[Reading text — start]

Appellants raise a number of claims, only two of which require discussion. All of the appellants argue that the district court erred by allowing the government on its direct examination to refer to the truth-telling provisions of the witnesses’ signed cooperation agreements. Jones and Piacente also claim that the presence of two alternate jurors at the onset of the jury deliberations requires reversal of their convictions. The government has appealed contending that the district court erred in setting aside Jones’ conviction on the § 848 charge.
II
Facts
The government’s proof at trial established that between 1976 and 1983 massive *521amounts of prescription drugs were being dispensed without prescriptions or with forged prescriptions from the Harlem Community Pharmacy (Harlem Pharmacy) in Manhattan and the Liotta, Brownsville, and Established Pharmacies in Brooklyn. The government also proved that prescription drugs ordered for the Greenleaf Clinic in Queens were being diverted to the Harlem Pharmacy. The jury found that Muhammad, Jones, and Piacente were all involved in this illegal drug distribution scheme. Muhammad owned the Harlem Pharmacy and at some time was owner or part owner of the other pharmacies. His office was at the Harlem Pharmacy where he managed the pharmacy section. He also owned the Greenleaf Clinic. Jones managed the non-pharmacy section of the Harlem Pharmacy from 1977 to 1979, and later managed the Liotta Pharmacy. He was also part owner of the Brownsville and Established Pharmacies. Piacente managed the nonpharmacy section of the Liotta Pharmacy.
One of the government’s witnesses at trial was James Stephenson, a United States Drug Enforcement Agent, who testified with respect to audits of the pharmacies and the clinic. His testimony demonstrated that purchases of controlled substances were not balanced by prescription sales, with purchases exceeding sales by a ratio of ten to one. In addition, several unindicted co-conspirators testified for the government. Jean-Marie Joseph was the supervising pharmacist at Harlem Pharmacy in 1977, later he worked part-time at Liotta and Brownsville, and was part owner of Established where he also worked as a pharmacist. Joseph worked at Harlem Pharmacy at a time when Charles Jones managed the nonpharmacy section. Joseph testified that he and others sold controlled substances under forged prescriptions and that Jones gave ’ him blank prescription pads and asked him to forge prescriptions at home. According to Joseph, Jones paid him for the forged prescriptions he produced, which Jones then stored in a box. He testified that the same pattern occurred at the Liotta and Established Pharmacies. Finally, Joseph testified that Muhammad often pressed him to increase both his ordering of narcotics from the wholesalers and his illegal sale and distribution of those drugs at the pharmacies.

[Reading text — finish]
[Supplied information — start]

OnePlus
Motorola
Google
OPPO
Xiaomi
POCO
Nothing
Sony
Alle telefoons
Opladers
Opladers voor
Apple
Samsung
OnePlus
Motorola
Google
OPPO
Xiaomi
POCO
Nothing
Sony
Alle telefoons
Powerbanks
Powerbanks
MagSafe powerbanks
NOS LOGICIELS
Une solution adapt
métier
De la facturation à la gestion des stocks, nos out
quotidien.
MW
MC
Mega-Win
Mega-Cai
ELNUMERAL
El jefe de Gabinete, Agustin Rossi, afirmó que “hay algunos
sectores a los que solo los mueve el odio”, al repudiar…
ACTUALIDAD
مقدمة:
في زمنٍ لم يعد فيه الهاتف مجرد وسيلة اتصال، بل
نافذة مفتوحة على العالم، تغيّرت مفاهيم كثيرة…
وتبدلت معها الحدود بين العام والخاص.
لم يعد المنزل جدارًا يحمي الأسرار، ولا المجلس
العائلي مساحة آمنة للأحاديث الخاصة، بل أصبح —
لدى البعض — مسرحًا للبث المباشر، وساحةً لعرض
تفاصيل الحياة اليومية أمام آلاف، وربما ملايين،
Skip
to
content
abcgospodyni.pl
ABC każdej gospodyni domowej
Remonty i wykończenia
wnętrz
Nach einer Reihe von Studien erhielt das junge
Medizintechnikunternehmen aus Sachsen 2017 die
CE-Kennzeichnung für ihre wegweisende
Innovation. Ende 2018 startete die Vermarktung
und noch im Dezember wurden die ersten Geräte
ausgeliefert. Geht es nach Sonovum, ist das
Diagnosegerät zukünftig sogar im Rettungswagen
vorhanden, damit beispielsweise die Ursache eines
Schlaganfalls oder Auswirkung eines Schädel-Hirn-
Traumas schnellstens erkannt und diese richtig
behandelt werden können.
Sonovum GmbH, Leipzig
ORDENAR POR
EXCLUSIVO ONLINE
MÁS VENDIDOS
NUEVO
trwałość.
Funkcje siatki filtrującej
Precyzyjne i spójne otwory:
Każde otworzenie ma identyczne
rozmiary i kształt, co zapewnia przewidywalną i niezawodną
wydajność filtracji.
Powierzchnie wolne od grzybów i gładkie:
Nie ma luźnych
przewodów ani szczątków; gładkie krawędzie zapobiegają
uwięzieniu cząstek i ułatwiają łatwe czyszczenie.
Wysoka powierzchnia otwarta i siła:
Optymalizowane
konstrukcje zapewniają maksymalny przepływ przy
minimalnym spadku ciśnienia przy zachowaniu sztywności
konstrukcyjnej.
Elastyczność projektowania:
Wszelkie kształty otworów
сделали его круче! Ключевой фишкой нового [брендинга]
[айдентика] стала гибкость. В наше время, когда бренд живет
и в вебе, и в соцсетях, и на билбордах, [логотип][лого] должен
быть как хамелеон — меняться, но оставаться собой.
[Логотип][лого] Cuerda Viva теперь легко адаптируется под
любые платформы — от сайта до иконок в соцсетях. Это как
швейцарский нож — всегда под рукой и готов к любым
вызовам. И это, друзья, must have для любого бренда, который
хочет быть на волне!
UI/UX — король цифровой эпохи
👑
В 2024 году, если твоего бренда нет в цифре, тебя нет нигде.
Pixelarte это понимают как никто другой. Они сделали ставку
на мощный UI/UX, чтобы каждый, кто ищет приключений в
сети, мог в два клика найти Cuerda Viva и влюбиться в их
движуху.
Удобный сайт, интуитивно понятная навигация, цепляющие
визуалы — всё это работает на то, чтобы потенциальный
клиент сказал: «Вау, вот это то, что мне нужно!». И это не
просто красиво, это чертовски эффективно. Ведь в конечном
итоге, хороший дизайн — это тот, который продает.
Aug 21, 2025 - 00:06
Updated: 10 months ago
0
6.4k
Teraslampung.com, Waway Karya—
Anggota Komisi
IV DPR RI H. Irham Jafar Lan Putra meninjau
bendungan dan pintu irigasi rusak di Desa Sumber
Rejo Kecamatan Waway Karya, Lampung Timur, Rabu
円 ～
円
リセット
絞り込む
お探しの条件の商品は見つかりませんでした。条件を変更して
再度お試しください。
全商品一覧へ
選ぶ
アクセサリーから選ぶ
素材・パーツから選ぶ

[Supplied information — finish]

Exercise aim =>
Answer these questions using the court opinion excerpt.
(a) Who managed the nonpharmacy section of the Liotta Pharmacy?
(b) Where was Muhammad's office?
(c) By what ratio did purchases of controlled substances exceed prescription sales, according to Stephenson's testimony?
None of the rows is needed for this work.

Solved exercise =>
(a) Piacente
(b) At the Harlem Pharmacy
(c) Ten to one